The money goes out in so many directions – paying a coaching and training staff, paying for transportation for road games, paying the umpires, rent and utilities for the home field, updating the hats and uniforms every few years, and I’m sure I’m leaving a lot out, but that’s a good list to start with.
It’s been a few years since I’ve been behind the scenes, but the number that sticks out to me to run a team in the VBL is roughly $80,000 for the summer, which might not sound like a lot at first glance, but then you consider, the tickets go for five bucks apiece, the profit margins on hot dogs and fries aren’t all that much, so unless the people running things are willing to write big checks, you need to find sponsors.
Even before COVID, it was hard to find enough sponsor dollars to make ends meet, with the changes in the marketplace – largely, that so many local retailers had found themselves squeezed out by the big box stores that locate on the edges of towns.
Throw in the COVID redshirt year that shut down operations, and it wasn’t a surprise to me when I heard that the VBL was adjusting its schedule for the summer this year to have teams play more doubleheaders, and also that some teams were asking their players to drive themselves to some road games, both moves intended to cut down on transportation costs.
Jerry heard similar stories from folks running teams in other summer college leagues in Virginia – he eventually found more than 40 playing nightly across our expansive Commonwealth.
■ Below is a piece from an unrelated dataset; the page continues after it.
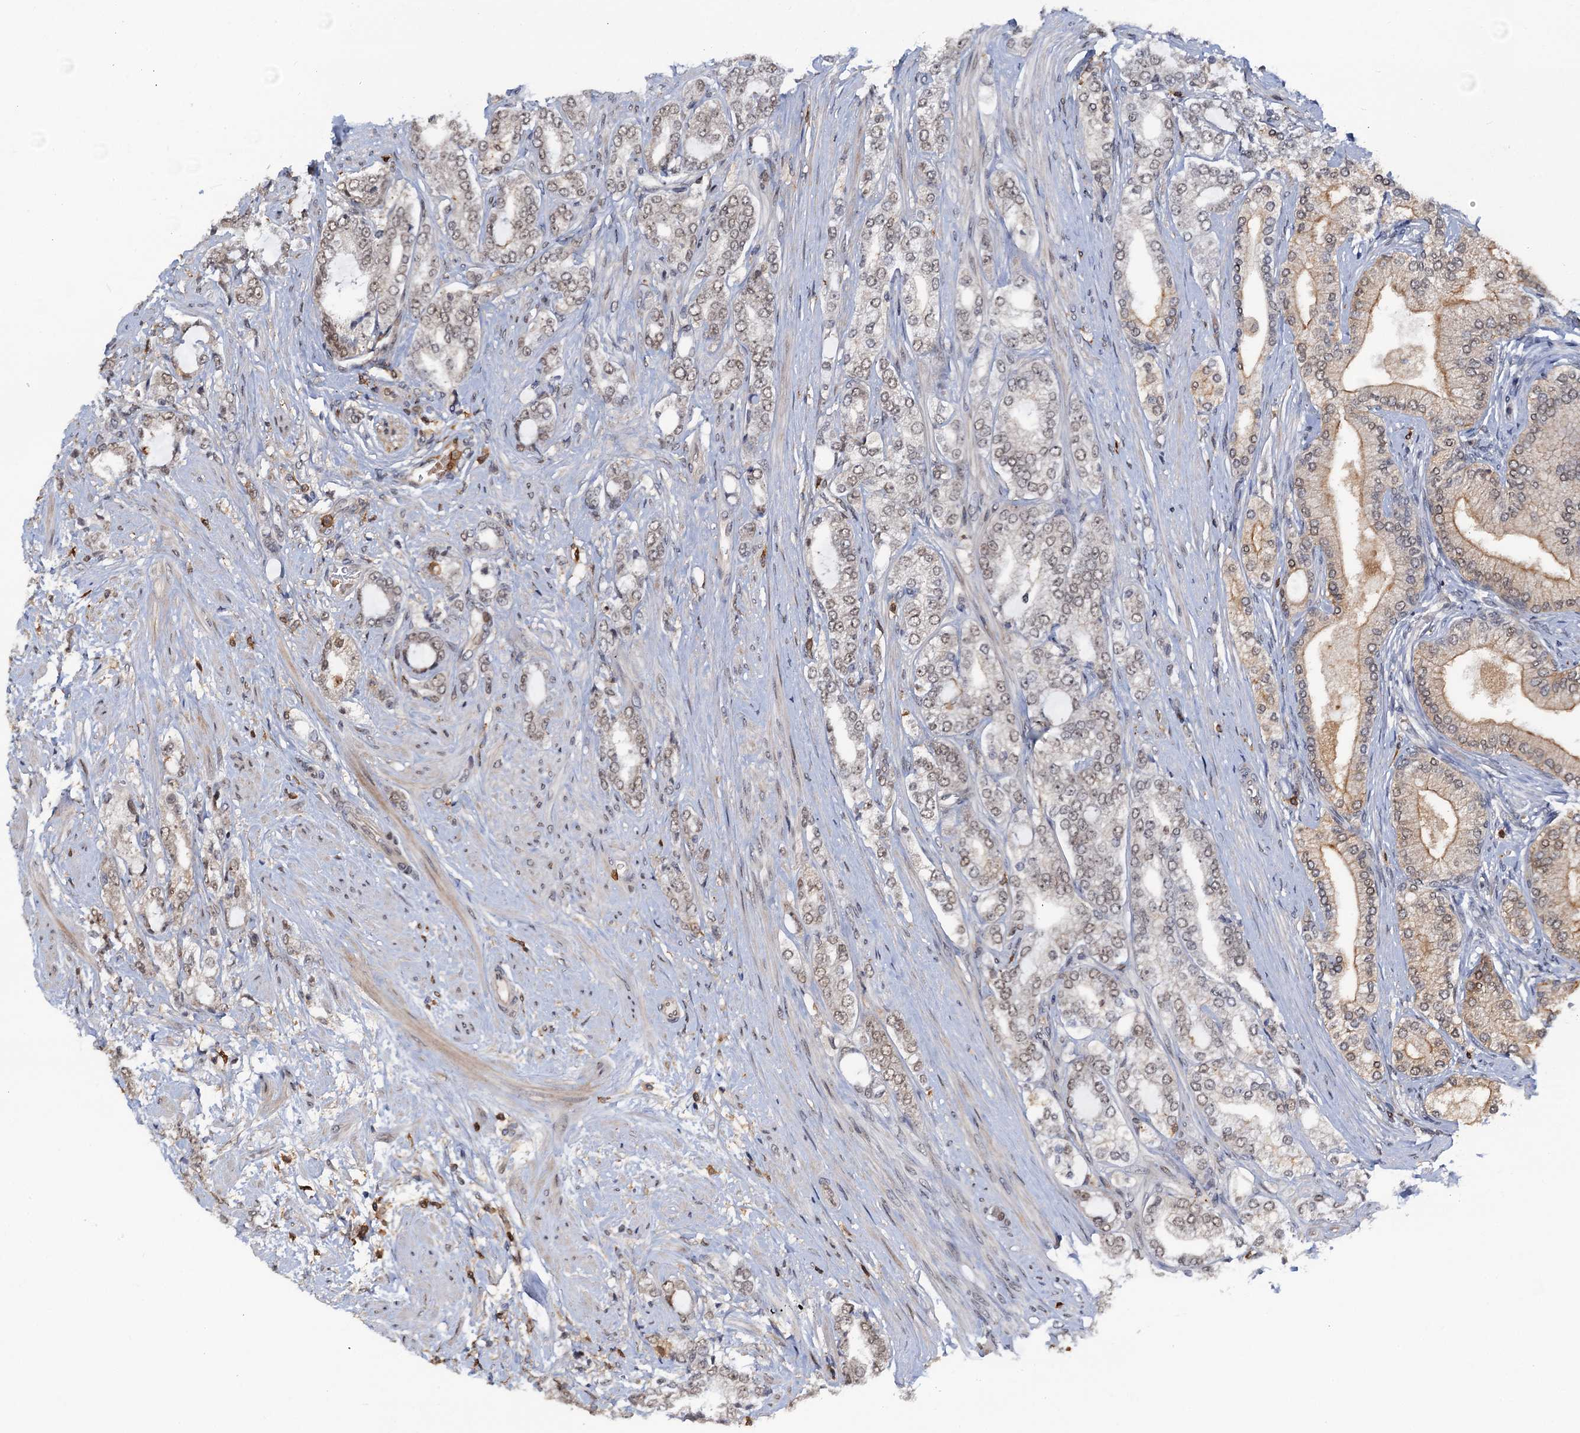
{"staining": {"intensity": "weak", "quantity": "25%-75%", "location": "nuclear"}, "tissue": "prostate cancer", "cell_type": "Tumor cells", "image_type": "cancer", "snomed": [{"axis": "morphology", "description": "Adenocarcinoma, High grade"}, {"axis": "topography", "description": "Prostate"}], "caption": "Immunohistochemistry (IHC) staining of high-grade adenocarcinoma (prostate), which displays low levels of weak nuclear positivity in about 25%-75% of tumor cells indicating weak nuclear protein positivity. The staining was performed using DAB (3,3'-diaminobenzidine) (brown) for protein detection and nuclei were counterstained in hematoxylin (blue).", "gene": "ZNF609", "patient": {"sex": "male", "age": 64}}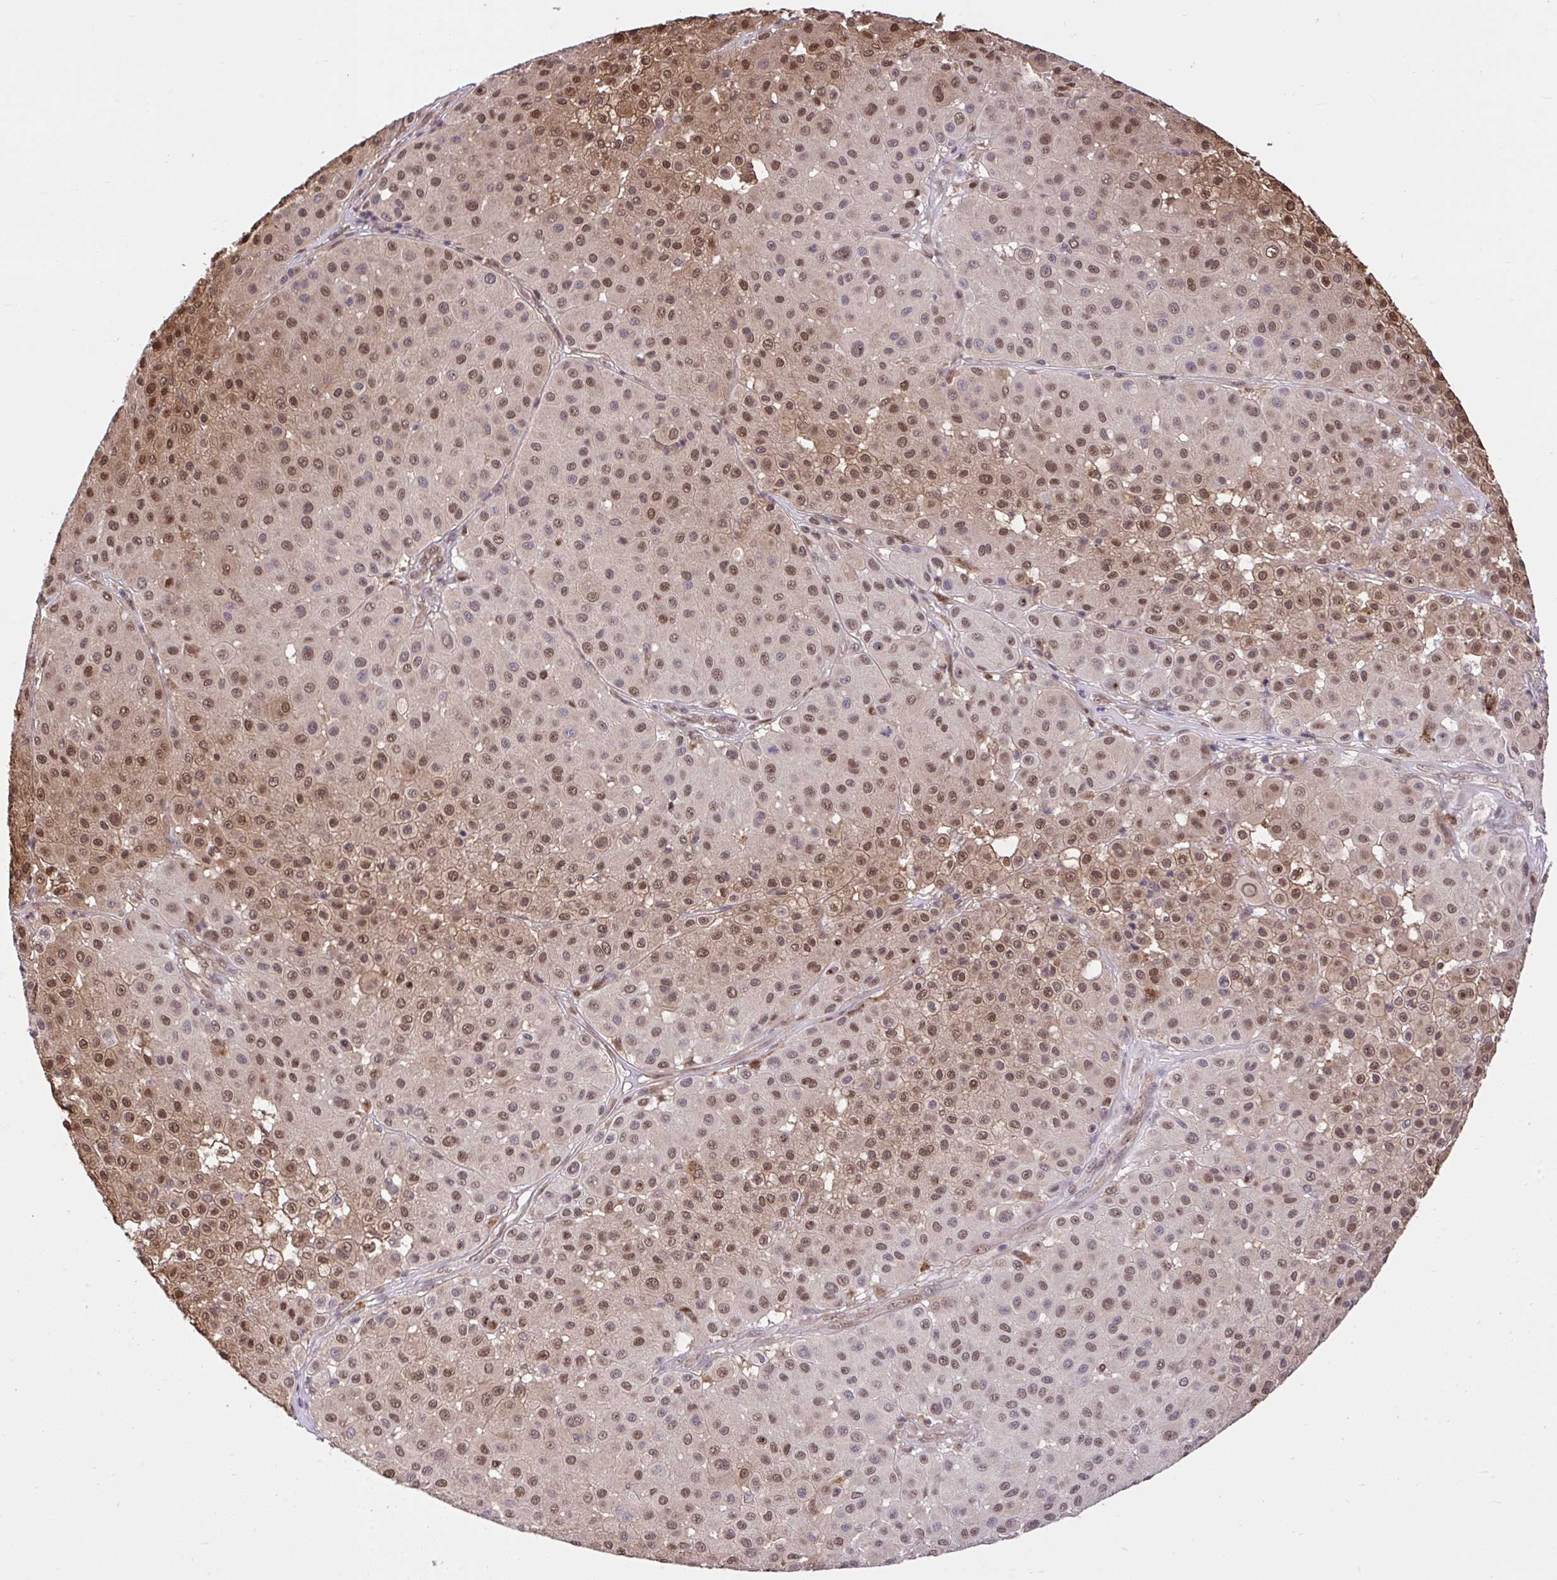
{"staining": {"intensity": "moderate", "quantity": ">75%", "location": "nuclear"}, "tissue": "melanoma", "cell_type": "Tumor cells", "image_type": "cancer", "snomed": [{"axis": "morphology", "description": "Malignant melanoma, Metastatic site"}, {"axis": "topography", "description": "Smooth muscle"}], "caption": "Tumor cells reveal medium levels of moderate nuclear expression in about >75% of cells in human melanoma.", "gene": "GLIS3", "patient": {"sex": "male", "age": 41}}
As we compared notes, we came to a similar conclusion: that it makes little or no sense for Congress to help tide over MiLB teams without doing something to assist summer college teams.
My count has more than 75 summer college baseball leagues in operation across the country, with more than 900 teams fielding rosters of college players looking for at bats, innings, reps in the field.
It’s not hard to imagine that most if not all of those teams and leagues suffered from the COVID redshirt year the way the VBL and its teams did the past couple of years.
These teams and leagues mean so much to their communities, which you can get a glimpse of basically any night in June, July and into August, when you see a few hundred people in bleachers and lawn chairs taking in games featuring players who themselves dream of making it one day to The Show.
One thing I like to say, based on my years broadcasting and writing about the VBL, is that on any given night, among the 50-plus players on the field, odds are that at least one of them will be playing in MLB in a few years.
The fun is figuring out which one, right?
MiLB is certainly struggling after having 2020 come and go without being able to play games and thus have the money coming in to sustain operations.
Summer college baseball is struggling, too.
I love the idea behind the Minor League Baseball Relief Act, which as proposed would provide up to $550 million in federal relief funding for MiLB teams.
As the debate over the details begin, we need to expand it to give summer college baseball a piece of the pie as well.